Natural objects can be collected almost anywhere (check with property owners first!), and artifacts can be borrowed from museums, historical societies, or private collectors. So take a crack at building your visual literacy skills by creating and playing your own Pseudomorphs game!
Above is a pair of stone objects that are used in the Peabody Museum’s pseudomorph game. The object on the left is a random rock and the object on the right is an ax. The groove visible near the center of the ax would have been used to help attach the stone to a wooden handle.
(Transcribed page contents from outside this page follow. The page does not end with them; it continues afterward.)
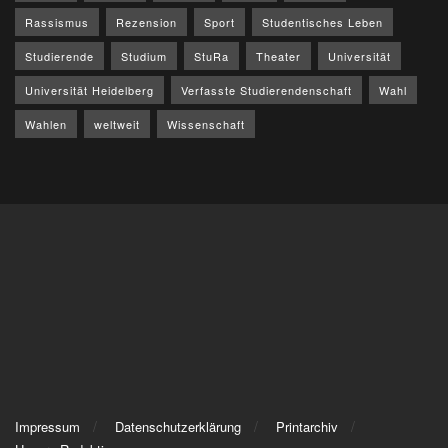
Rassismus
Rezension
Sport
Studentisches Leben
Studierende
Studium
StuRa
Theater
Universität
Universität Heidelberg
Verfasste Studierendenschaft
Wahl
Wahlen
weltweit
Wissenschaft
Impressum
Datenschutzerklärung
Printarchiv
Each Wednesday during the academic year, students and instructors from the PALS program visit the Peabody to learn about the history of their communities. To kick off their program I shared the rich and important Native American history of the area. Using real archaeological material from the Peabody’s collections, I asked the group to analyze animal bones, shells, rocks, and pottery fragments to tell me what Native Americans living in Andover 500 years ago were doing. After working in small groups, students used the evidence of pottery making, stone tool production, and the post molds of a wetu to surmise that native people were living in Andover for a significant period of time. This assertion by the students matches the scientific assessment by professional archaeologists and historians that Andover was a major trading village in the region. As a reward for their amazing detective skills, the students received postcards depicting what the site looked like at the time.